Replacing Lance

We need heroes.  Heroes show us light in the darkness, the way to the miraculous and ignite a fire in our soul to survive.  They prove what is truly possible, through the fog of the impossible.  We mourn the disgrace of Lance Armstrong because he seems to have achieved Pyrrhic victory.  Let us not doubt; whatever his frailty as a man, Armstrong vanquished a terrible foe; moreover the path blazed is not bare, for everywhere are cancer heroes.

The 45 year old RN raising her children while she works full time in a pediatric intensive care unit, celebrates her eighth year in remission from pancreatic cancer, treated with surgery, chemotherapy and radiation.

The grandmother who ignored a breast mass for two years so she could care for four disabled grandchildren, and when the tumor grew to be massive, continues to take care of the children while receiving chemotherapy.

The hospital chaplain who has suffered from cancer, sits at the bedside holding a hand, sharing a smile, saying a prayer that is heard deep in the heart and to the heavens above.

The 71 year old with four different cancers, treated with a bewildering mix of surgery, radiation and chemotherapy, whose primary worry is the cardiac care of her husband.

The 64 year old rescue squad volunteer while receiving chemotherapy and radiation for extensive lung cancer, assists 150 people to flee from their homes and escape the wrath of Sandy.

The national lymphoma expert, who could be wealthy in his own clinic, instead devotes his life to teaching and research, believing he can save more lives by consulting and advising oncologists in communities around the country.

The metastatic colon cancer patient who despite the stress and pain of revealing personal battles, exposes herself by writing a book so that others may have an easier path.

The grandfather who designs the timing of his entire chemotherapy regimen, including when he will have side effects, so that he can be at the Chuck E. Cheese birthday party of his five year old grandson.

The man with 25 years of metastatic melanoma, who baffles the doctors every time they look at his scans.

The husband who remembers his wife, fallen to breast cancer, by devoting large parts of his life to protecting other women from by raising dollars for free mammograms.

The hospice nurse with diabetes who leaves the blankets of bed on an 16 degree winter’s midnight to help a family she has never before met, sooth the pain of their father as he lives his last hours.

The 31 year old with metastatic breast cancer that pushes through treatment side effects to assure that Christmas morn is perfect for her family.

The chemotherapy nurse who watches her husband die from cancer, but returns to the battle so that others may live.

The 101 year old cancer victor who complains that, “If I had known I was going to live so long, I would have finished college when I was 70.”

The oncologist who makes hospital rounds at 6:00am accented with love, intelligence and ridiculous humor.

The brother who despite a near pathologic fear of needles and doctors, donates his own bone marrow so that his sister has a small chance of cure.

The 85 year old woman who only leaves her house for only two hours each week, so that she can be home to take care of her husband in his battle with prostate cancer and Alzheimer’s.

The couple, both with cancer, who year after year insist on leading high school field trips to Disney World.

The 77 year old woman with advanced chronic leukemia who despite being frail and nearly blind, tells her kids that everything is fine, that they should go on with their lives.

The daughters of the 77 year old woman with advanced chronic leukemia who do not listen to her reassurance and sacrifice their lives to take care of her.

The tens of thousands of doctors who volunteer their time to teach medical students and resident physicians, believing they have duty to society and future patients to give back and train new soldiers for the cancer war.

The millions of men, women and children that march, raise money, volunteer and give of their lives to make us hopeful, healthy and to build a better tomorrow.

They live among us and in their anonymous victories they teach us, lead us and inspire us to glory.  They are the foundation of hope.  They are light, wisdom and power.  These real cancer heroes bless us, every day.

James C. Salwitz, MD is a Medical Oncologist in private practice for 25 years, and a Clinical Professor at Robert Wood Johnson Medical School.

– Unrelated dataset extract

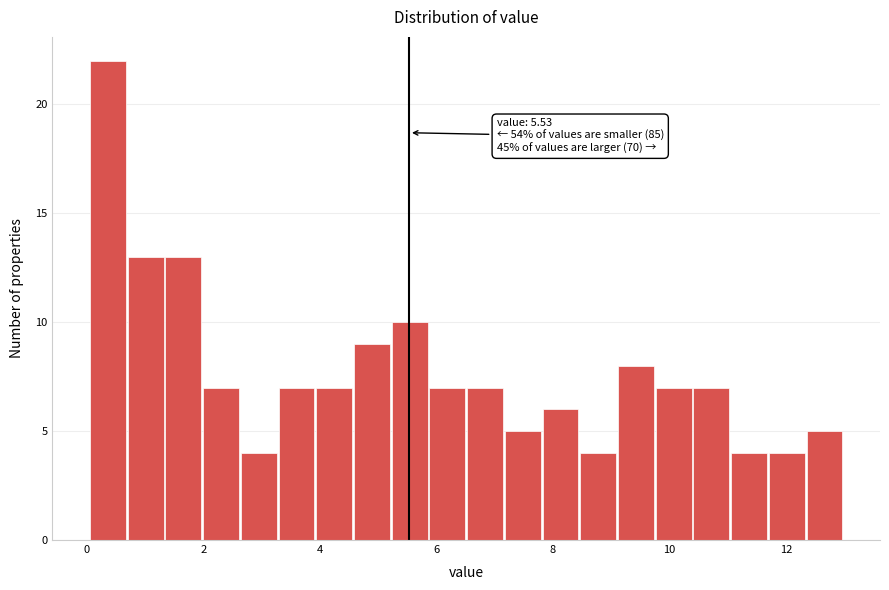

Read against the x-axis, roughly where is the centre of the tallest bar?

0.4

He frequently lectures at the Medical School and in the community on topics related to cancer care, Hospice and Palliative Medicine. Dr. Salwitz blogs at Sunrise Rounds in order to help provide an understanding of cancer.

4 replies »

  1. Be a hero, then. Do something beyond griping the same crap over & over & over on a blog from behind an unlinked screen name.

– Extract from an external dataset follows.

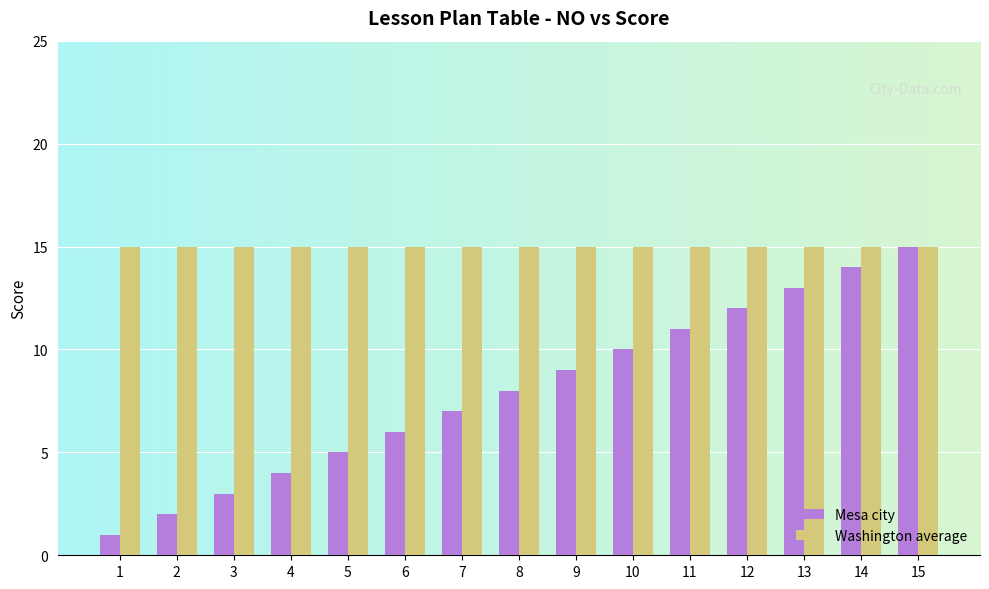

Rank the series by their average value, from lowest to highest.

Mesa city, Washington average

  2. The doctor in austin, texas who held my mom and cried the afternoon she told us about the new tumor and recommended that my dad check out of the hospital and go home to die in peace ..

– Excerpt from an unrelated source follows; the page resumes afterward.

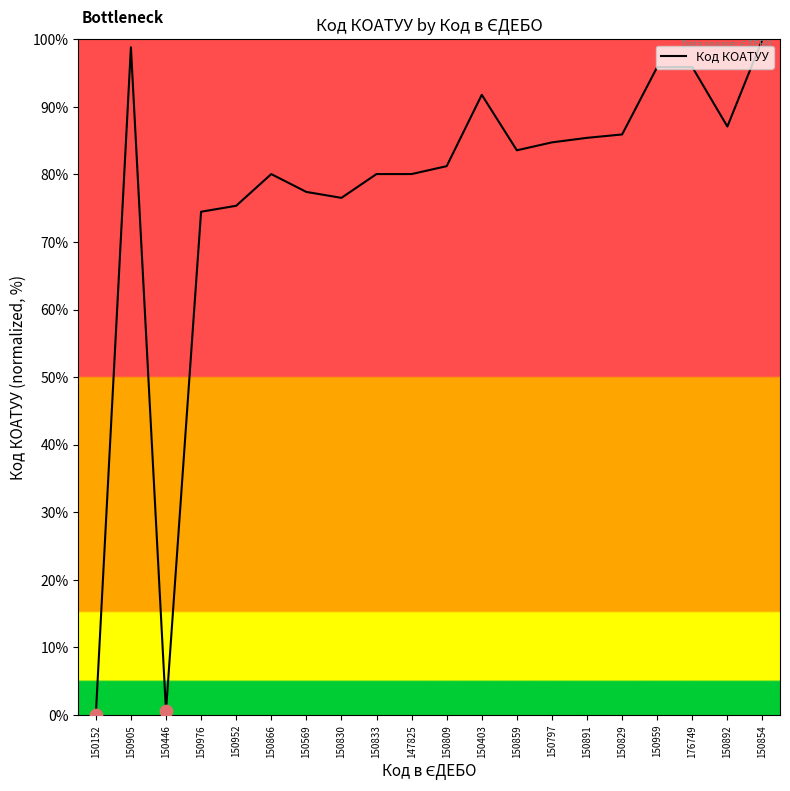

What is the change in value from 150809 to 150891?

+4.2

  3. Many men win against testicular cancer when treated at quality oncology centers. His feat against the disease is commonplace. His feats in competition were accomplished by cheating and intimidating better than the others.

    I await the heros who will stand up to the US Government and out the corruption in the HIT industry that has scandalously co-opted medical care and that have relegated doctors to secretaries and money generators for hospitals using the patients as grist for the cash register.